That's pretty dang weird. It looks like it's failing to write the
shutdown checkpoint record (but is updating pg_control anyway). But if
that's the explanation then it should have failed during initdb, because
each step of initdb goes through the start/stop process.
I had already noticed that problem on this platform with 8.0 or 8.1, but
didn't report it at the time.
You should have mentioned it earlier :-( ... whatever the problem is
is surely now long-forgotten. Although I see we have a report of 8.1
working with IRIX 6.5, so apparently it works for some people. Are you
sure your compiler is up-to-date?
If necessary, I can provide access to an irix machine if some pgsql
developpers need it to test/maintain the irix port.

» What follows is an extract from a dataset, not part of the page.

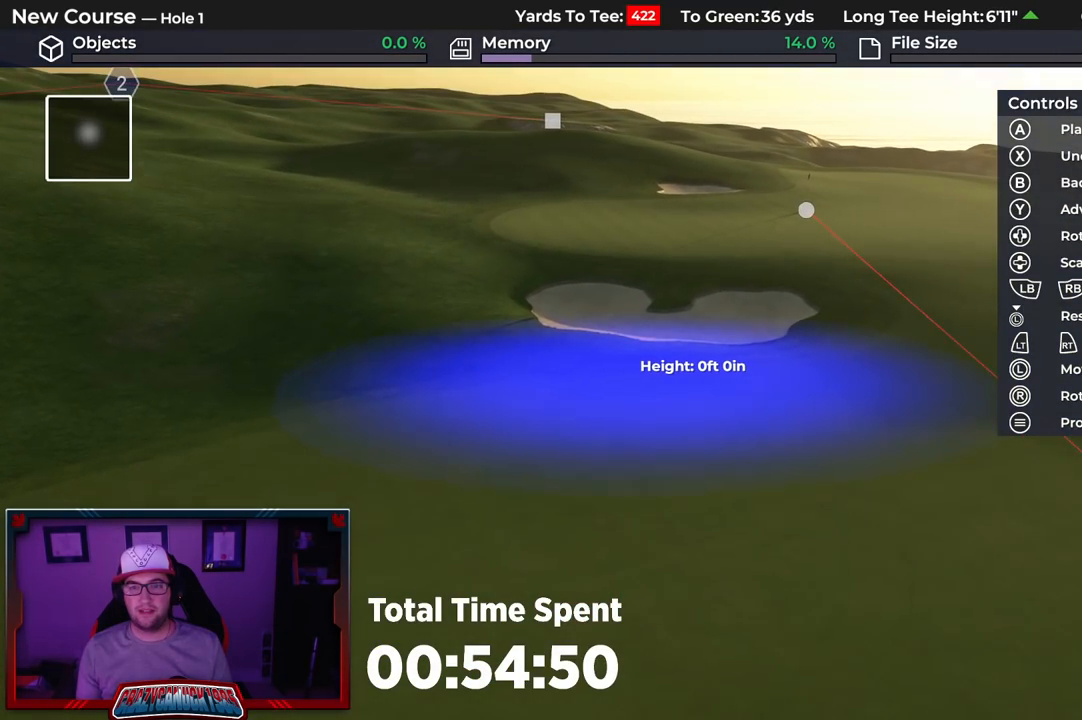
{"buttons": [], "left_stick": "center", "right_stick": "center", "events": [[433, "DPAD_UP", "up"]]}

I'm willing to take a look, but first please see if you can eliminate
the compiler-bug theory. Check to see if there's a newer compiler
version available; check whether building with CFLAGS=-O0 makes the
problem go away.
regards, tom lane
On Tue, 2007-06-05 at 14:42 +0000, Herve Boulouis wrote:
PostgreSQL version: 8.2.4
Operating system: IRIX 6.5.26
Thats not yet a supported system, but we should fix this.

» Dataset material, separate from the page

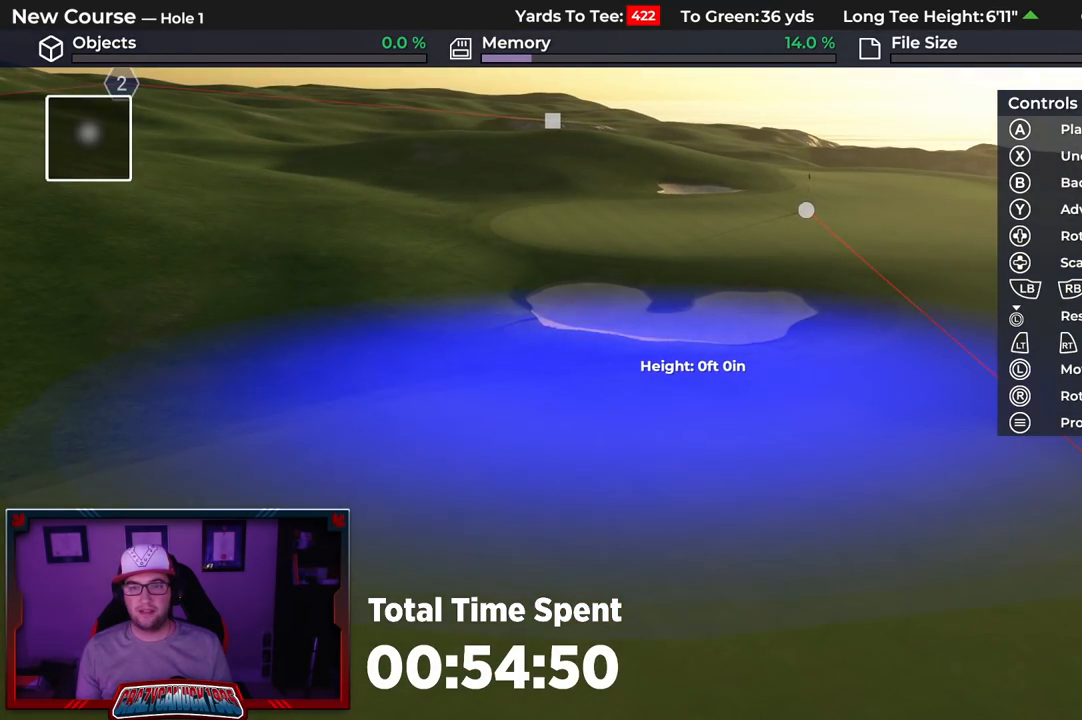
{"buttons": ["L1"], "left_stick": "center", "right_stick": "center", "events": [[83, "L1", "down"], [267, "L1", "up"], [433, "L1", "down"]]}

Jun 5 15:23:11 6T:origin300 postgres[2009]: [5-1] LOG: database system is
shut down
* 2d start
Jun 5 15:23:17 6T:origin300 postgres[2027]: [1-1] LOG: could not create
IPv6 socket: Address family not supported by protocol family
Jun 5 15:23:17 6T:origin300 postgres[2027]: [2-1] LOG: could not create
socket for statistics collector: Address family not supported by protocol
family
Jun 5 15:23:17 6T:origin300 postgres[2027]: [3-1] LOG: trying another
address for the statistics collector
Jun 5 15:23:17 6T:origin300 postgres[2028]: [4-1] LOG: database system was
shut down at 2007-06-05 15:23:11 GMT
Jun 5 15:23:17 6T:origin300 postgres[2028]: [5-1] LOG: record with zero
length at 0/486718
* vvv I believe this line is not normal, as there was a clean shutdown
Jun 5 15:23:17 6T:origin300 postgres[2028]: [6-1] LOG: invalid primary
checkpoint record
Jun 5 15:23:17 6T:origin300 postgres[2028]: [7-1] LOG: using previous
checkpoint record at 0/4866C8
Jun 5 15:23:17 6T:origin300 postgres[2028]: [8-1] LOG: redo record is at
0/4866C8; undo record is at 0/0; shutdown TRUE
Jun 5 15:23:17 6T:origin300 postgres[2028]: [9-1] LOG: next transaction
ID: 0/593; next OID: 10820
Jun 5 15:23:17 6T:origin300 postgres[2028]: [10-1] LOG: next MultiXactId:
1; next MultiXactOffset: 0
Jun 5 15:23:17 6T:origin300 postgres[2028]: [11-1] LOG: database system
was not properly shut down; automatic recovery in progress
Jun 5 15:23:17 6T:origin300 postgres[2028]: [12-1] LOG: record with zero
length at 0/486718
Jun 5 15:23:17 6T:origin300 postgres[2028]: [13-1] LOG: redo is not
required
Jun 5 15:23:17 6T:origin300 postgres[2028]: [14-1] LOG: database system is
ready
Well, I'd question what's going on with the hardware/filesystem or the
settings you've chosen for fsync and wal_fsync.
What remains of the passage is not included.